Please Hear What I Am Not Saying

Don't be fooled by me. Don't be fooled by the face I wear. For I wear a mask. I wear a thousand masks that I'm afraid to take off and none of hem are me. Pretending is an art that's second nature with me, but don't be fooled, for God's sake don't be fooled. I give you the impression that I'm secure, that all is sunny and unruffled with me, within as well as without that confidence is my name and coolness my game that the water is calm and I'm in command and that I need no one. But don't believe me, please. My surface may seem smooth, but my surface is my mask, my ever-varying and ever-concealing mask. Beneath lies no smugness, no complacency. Beneath lies the real me in confusion, in fear, in aloneness. But I hide this; I don't want anybody to know it. I panic at the thought of my weaknesses and fear being exposed. That's why I frantically create a mask to hide behind; a nonchalant, sophisticated facade to help me pretend, to shield me from the glance that knows. But such a glance is precisely my salvation. My only salvation. And I know it. That is if it's followed by acceptance, if it's followed by love. It's the only thing that will assure me of what I can't assure myself -- that I'm really worth something. But I don't tell you this. I don't dare to. I'm afraid to. I'm afraid that you will think less of me, that you'll laugh and your laugh would kill me. I'm afraid that deep down I'm nothing, that I'm just no good, and that you will see this and reject me. So I play my pretending game, with a facade of assurance without, and a trembling child within. And so begins the parade of masks, the glittering but empty parade of masks. And my life becomes a front. I idly chatter to you in the suave tones of surface talk. I tell you everything that is really nothing and nothing of that is everything of what is crying within me. So when I'm going through my routine, do not be fooled by what I'm saying.

Please listen carefully and TRY TO HEAR WHAT I'M NOT SAYING, what I'd like to be able to say but what I can't say. I dislike hiding, honestly. I dislike the superficial game I'm playing, the superficial phony game. I'd like to be genuine, but you've go to help me. You've got to hold out your hand even when that's what the last thing I seem to want or need. Only you can call me into aliveness. Each time you're kind and gentle and encouraging, each time you try to understand, my heart begins to grow wings, very small, feeble wings, but wings.
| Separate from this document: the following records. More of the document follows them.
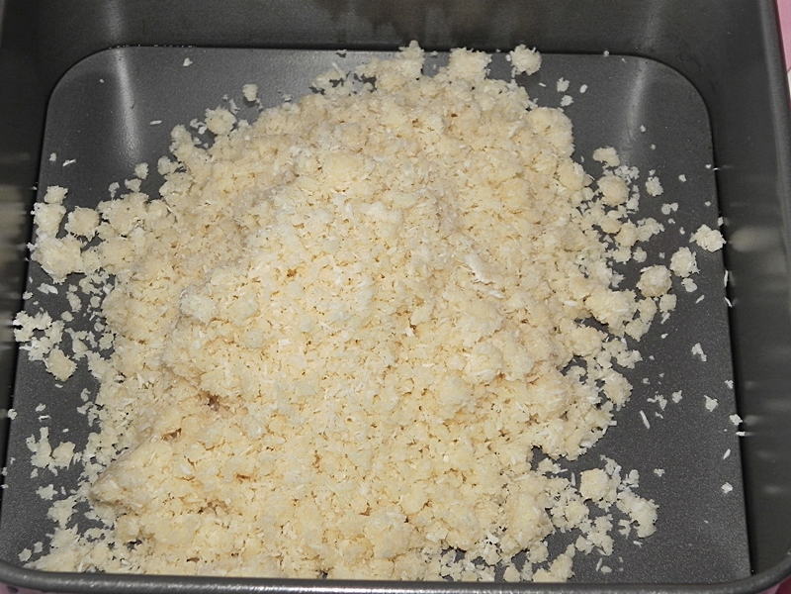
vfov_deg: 17.4
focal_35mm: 85
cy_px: 297
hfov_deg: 23.0
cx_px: 396
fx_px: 1942
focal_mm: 15.1
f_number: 4
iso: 160
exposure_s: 1/10
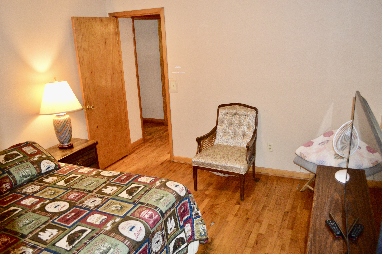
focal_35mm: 27
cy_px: 127
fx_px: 286
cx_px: 191
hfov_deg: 67.4
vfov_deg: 47.8
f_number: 3.5
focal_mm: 18
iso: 2200
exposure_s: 1/60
With your sensitivity and your sympathy and your power of understanding, you can breathe life into me. I want you to know how important you are to me, how you can be a creator of the person that is me if you choose to. Please choose to. You alone can break down the wall behind which I tremble. So do not pass me by. I am told that love is stronger than strong walls and In this lies my hope. Please try to beat down those walls with firm hands, but with gentle hands. Who am I, you may wonder? I am someone you know very well, for I am every man and woman you meet.
-- Author Unknown

I never did find the papers I was looking for, but they didn't seem so critically important anymore. What is important is that as fellow human beings, we take the time to look a little deeper, hold those glances a little longer, and hold out our hands a little more often.